14 US Troops Dead in 3 Days
Civil War in Telafar
The Associated Press reports that a car bomb in Baghdad killed 3 US troops, and a drive-by shooting killed a fourth on Tuesday. The deaths brought the three-day total of US military fatalities to 14.
Guerrillas detonated a bomb near a girls’ school in Baghdad, killing 6 persons but apparently no students.
Paul Garwood also reports that
“In the northern city of Tal Afar, there were reports that militants were in control and that Shiites and Sunnis were fighting in the streets, a day after two car bombs killed at least 20 people. Police Capt. Ahmed Hashem Taki said Tal Afar was experiencing “civil war.” Journalists were blocked from entering the city of 200,000.”
Al-Sharq al-Awsat says that a police official in Telafar reported immense loss of life in the violent clashes. The Sunni jihadis are said to have taken over the major hospital. They are being resisted by armed Shiite Turkmen townspeople.
The Turkmen Bloc issued an appeal to Prime Minister Ibrahim Jaafari and other major political figures, saying that Telafar is ablaze with the flames of the radical anti-Shiite (takfiri) forces that have infiltrated from beyond the border. They added that the city “is a prisoner in the hands of terror.” They complained, “Its citizens are exposed to being slaughtered every day.” Member of parliament Muhammad Taqi al-Mawla, who belongs to the Turkmen Bloc, called on the government to intervene quickly to save the city. He said that in the current conditions, no child could go to school and no employee could reach the workplace.
This report sent chills down my spine. Major urban Sunni-Shiite violence is likely to spill over to other parts of the country.

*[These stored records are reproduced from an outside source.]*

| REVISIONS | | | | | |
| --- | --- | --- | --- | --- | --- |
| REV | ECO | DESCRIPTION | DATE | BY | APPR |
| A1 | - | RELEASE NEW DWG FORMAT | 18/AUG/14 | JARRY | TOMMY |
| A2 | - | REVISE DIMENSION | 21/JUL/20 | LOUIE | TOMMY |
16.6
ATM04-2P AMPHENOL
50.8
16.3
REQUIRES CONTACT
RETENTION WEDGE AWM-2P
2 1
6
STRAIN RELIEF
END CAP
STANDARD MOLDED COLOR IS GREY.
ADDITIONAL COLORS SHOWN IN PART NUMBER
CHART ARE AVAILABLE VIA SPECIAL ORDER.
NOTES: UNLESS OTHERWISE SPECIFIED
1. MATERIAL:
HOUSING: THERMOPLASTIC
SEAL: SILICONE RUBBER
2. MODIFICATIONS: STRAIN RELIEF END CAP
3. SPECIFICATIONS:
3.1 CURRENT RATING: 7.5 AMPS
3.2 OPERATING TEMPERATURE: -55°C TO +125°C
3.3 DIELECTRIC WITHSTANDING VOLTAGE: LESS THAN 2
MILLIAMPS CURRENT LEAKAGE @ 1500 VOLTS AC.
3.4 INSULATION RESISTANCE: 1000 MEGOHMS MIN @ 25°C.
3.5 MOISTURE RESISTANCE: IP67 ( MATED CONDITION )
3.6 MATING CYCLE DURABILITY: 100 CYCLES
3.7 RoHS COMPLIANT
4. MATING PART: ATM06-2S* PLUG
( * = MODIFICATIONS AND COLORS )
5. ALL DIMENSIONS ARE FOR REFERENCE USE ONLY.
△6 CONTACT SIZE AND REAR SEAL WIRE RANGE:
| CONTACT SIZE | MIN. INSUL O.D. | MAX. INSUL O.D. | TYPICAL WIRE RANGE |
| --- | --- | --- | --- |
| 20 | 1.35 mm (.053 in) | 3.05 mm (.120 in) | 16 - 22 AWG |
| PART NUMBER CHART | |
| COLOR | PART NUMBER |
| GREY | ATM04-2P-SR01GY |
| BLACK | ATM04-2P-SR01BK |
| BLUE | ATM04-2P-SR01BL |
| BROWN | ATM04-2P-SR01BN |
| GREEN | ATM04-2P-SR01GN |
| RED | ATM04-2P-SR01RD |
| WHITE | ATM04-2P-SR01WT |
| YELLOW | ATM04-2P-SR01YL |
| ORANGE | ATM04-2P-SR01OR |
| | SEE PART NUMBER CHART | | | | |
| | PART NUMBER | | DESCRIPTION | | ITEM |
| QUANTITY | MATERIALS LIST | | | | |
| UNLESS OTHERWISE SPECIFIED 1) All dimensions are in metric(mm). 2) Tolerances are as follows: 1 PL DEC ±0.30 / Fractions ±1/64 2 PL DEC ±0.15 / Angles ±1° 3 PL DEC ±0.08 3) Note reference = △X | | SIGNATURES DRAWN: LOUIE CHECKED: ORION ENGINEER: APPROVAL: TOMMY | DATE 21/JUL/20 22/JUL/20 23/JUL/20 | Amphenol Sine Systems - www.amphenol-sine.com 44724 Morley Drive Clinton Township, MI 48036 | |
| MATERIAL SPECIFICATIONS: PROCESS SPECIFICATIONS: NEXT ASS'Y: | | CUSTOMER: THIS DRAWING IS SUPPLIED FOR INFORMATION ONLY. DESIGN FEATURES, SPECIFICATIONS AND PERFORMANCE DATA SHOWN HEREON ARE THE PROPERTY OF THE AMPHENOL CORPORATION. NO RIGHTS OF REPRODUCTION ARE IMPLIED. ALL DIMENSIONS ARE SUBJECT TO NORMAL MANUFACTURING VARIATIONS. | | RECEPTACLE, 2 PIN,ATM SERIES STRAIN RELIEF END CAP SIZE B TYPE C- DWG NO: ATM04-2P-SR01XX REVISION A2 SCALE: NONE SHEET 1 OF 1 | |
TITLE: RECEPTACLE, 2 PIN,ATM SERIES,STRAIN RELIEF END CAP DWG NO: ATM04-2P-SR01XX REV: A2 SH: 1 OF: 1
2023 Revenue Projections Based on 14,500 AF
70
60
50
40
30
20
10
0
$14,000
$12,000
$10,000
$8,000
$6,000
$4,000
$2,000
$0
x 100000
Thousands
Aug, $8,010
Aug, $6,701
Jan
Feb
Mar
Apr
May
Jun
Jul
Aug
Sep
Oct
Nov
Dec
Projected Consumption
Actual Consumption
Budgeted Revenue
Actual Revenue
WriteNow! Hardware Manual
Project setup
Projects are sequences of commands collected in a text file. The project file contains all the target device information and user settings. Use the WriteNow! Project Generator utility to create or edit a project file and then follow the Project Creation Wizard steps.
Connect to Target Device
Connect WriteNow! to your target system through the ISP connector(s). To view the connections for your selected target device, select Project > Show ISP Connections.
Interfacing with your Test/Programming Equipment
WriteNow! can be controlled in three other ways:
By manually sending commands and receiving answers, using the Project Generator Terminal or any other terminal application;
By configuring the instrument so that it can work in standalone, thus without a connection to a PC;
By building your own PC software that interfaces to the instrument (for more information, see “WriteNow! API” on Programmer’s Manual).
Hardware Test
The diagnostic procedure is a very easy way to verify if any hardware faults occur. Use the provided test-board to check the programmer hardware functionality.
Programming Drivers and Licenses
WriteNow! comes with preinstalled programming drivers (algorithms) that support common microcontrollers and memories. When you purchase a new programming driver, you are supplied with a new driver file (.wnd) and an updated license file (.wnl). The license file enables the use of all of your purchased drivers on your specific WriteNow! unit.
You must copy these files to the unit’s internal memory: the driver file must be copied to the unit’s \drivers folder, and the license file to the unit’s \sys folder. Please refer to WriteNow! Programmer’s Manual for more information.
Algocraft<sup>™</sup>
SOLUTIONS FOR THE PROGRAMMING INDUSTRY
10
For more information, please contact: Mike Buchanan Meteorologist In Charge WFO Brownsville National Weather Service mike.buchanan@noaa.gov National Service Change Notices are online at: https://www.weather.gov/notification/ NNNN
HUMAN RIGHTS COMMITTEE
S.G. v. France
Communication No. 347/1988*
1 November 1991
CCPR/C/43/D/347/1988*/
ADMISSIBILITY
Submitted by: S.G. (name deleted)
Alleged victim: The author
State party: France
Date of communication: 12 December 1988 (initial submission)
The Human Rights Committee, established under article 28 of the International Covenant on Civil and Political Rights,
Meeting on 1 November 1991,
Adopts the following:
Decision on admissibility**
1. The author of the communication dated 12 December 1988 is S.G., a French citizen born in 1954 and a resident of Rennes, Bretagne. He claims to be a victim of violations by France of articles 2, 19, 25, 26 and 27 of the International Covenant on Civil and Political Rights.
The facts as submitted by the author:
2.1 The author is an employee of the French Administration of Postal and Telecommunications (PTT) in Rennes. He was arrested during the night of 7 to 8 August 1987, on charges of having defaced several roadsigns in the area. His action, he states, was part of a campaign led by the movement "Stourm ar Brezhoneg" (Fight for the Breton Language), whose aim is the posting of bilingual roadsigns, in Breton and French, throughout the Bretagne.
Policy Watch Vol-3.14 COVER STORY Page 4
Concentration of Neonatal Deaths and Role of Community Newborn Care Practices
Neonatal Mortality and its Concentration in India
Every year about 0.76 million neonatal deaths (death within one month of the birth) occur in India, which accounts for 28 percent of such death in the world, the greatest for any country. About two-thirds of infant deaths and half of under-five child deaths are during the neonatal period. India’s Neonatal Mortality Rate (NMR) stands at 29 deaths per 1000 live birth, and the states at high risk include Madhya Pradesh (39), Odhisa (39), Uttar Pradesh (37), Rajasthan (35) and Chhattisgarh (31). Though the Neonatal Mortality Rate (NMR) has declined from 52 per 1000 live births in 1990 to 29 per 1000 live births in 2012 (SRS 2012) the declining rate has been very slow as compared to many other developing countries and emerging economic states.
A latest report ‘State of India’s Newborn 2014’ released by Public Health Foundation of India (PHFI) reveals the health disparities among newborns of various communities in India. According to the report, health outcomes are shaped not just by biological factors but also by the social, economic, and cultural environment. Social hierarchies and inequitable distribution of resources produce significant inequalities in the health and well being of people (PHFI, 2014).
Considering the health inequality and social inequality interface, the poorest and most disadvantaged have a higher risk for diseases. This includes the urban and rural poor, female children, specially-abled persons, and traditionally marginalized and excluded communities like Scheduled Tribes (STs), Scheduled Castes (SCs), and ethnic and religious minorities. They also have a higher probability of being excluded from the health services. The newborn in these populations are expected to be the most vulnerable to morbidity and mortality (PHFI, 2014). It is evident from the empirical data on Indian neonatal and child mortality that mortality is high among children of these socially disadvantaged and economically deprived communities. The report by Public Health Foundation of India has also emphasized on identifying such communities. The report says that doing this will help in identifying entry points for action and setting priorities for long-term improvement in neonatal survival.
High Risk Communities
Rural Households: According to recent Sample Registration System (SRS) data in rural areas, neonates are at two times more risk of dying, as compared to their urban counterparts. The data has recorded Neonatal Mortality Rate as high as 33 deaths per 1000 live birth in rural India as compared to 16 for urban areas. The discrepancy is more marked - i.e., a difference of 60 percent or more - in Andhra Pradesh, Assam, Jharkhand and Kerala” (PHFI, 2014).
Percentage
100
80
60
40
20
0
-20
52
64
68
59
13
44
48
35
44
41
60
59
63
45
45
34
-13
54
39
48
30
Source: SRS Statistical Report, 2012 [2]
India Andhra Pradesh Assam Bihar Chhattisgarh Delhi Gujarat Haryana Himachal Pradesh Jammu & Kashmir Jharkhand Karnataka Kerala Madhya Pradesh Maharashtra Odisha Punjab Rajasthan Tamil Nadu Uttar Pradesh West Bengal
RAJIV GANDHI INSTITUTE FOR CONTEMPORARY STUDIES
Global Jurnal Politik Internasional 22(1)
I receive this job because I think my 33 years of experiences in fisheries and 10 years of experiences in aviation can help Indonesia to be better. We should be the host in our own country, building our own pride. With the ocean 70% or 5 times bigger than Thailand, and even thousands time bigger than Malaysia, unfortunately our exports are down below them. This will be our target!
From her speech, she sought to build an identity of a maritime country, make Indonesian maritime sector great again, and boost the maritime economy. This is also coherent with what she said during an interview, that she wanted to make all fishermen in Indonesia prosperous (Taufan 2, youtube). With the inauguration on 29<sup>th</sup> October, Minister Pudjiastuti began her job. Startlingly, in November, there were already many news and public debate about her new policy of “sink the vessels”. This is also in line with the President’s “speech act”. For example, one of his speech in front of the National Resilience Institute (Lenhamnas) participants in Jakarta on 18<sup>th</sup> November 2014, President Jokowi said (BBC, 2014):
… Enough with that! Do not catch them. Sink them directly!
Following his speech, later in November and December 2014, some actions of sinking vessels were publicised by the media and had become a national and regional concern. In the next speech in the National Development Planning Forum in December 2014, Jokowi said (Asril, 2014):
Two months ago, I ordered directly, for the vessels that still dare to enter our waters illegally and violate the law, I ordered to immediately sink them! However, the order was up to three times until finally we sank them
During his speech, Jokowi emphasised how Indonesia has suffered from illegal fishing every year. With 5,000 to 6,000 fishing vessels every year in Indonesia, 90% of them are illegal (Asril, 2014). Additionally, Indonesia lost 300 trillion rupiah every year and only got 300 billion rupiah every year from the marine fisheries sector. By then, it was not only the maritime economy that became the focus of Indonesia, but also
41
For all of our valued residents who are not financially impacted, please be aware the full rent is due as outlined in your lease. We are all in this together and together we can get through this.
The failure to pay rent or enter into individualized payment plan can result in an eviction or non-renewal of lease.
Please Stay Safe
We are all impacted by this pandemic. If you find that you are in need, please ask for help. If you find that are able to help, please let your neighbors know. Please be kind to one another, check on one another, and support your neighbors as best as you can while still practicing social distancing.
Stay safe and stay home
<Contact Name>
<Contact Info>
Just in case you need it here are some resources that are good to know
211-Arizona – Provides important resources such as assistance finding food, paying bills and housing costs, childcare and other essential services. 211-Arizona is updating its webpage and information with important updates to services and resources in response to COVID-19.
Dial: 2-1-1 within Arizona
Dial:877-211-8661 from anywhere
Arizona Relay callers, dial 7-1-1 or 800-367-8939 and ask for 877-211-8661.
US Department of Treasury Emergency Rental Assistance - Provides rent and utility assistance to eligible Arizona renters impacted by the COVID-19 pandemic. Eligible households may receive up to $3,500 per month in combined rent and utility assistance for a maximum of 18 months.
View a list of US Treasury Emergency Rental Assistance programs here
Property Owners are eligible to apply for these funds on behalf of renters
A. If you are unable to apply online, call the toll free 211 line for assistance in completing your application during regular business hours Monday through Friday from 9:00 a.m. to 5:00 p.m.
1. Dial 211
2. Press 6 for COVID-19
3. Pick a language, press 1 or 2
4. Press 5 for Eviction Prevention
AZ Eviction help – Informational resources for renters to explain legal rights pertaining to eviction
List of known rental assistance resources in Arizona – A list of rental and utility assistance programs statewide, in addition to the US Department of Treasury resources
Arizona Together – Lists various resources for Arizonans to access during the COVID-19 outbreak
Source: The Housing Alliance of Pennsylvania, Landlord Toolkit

Nancy Yousef of Knight Ridder reports on rapidly advancing plans to unite three of Iraq’s southern provinces (Basra, Dhiqar and Maysan) into one super-province with a distinctly Shiite cast. This move comes in part in response to Kurdish plans to create a Kurdish super-province of Kurdistan. In part, it is an attempt to restrain the power of the central government vis a vis the provinces, since a large province is in a better bargaining position with Baghdad than a small one. Reorganizing Iraq into a small number of ethnically based provinces, however, could lay the groundwork for the eventual break-up of the state.
Al-Hayat says that Hussein Shahristani, deputy speaker of parliament, announced that the constitution drafting committee of the Iraqi parliament will be headed by Shiite hard liner Humam Hamoudi, a major proponent of imposing Islamic law on the once-secular country. The Daily Star points out that Hamoudi is a Shiite cleric, a member of the Supreme Council for Islamic Revolution in Iraq, and an aide to the party’s leader, Abdul Aziz al-Hakim.
Parliamentarians are still seeking ways of increasing the Sunni representation on the constitution-drafting committee, which at the moment stands at a pitiful 2 out of 55. MP Abdul Hadi al-Hakim (United Iraqi Alliance) suggested that each provincial council select some delegates to be added to the committee. (This would not actually help balance things very much).
The speaker of the Iraqi parliament, Hajem al-Hasani, said Tuesday that the Iraqi constitution “will fail in establishing security in the country unless the Sunni rebels and other groups not now participating are granted an effective political role, not just an advisory one.” He compared Iraq to an “unstable nuclear reactor” and said, “the upcoming political stages will decide if we are heading toward stability.” He added, “The Resistance must form a political wing, as happens everywhere in the world.” He said that no one can “wipe out the Sunnis completely.”
I had to rub my eyes. The speaker of the Iraqi parliament is calling for inclusion of the guerrillas in the constitution-writing process, and asking them to form a political wing so that they can be so included. The gap between the 17 Sunni parliamentarians and their Shiite and Kurdish colleagues (who make up the rest of the 273) is truly vast.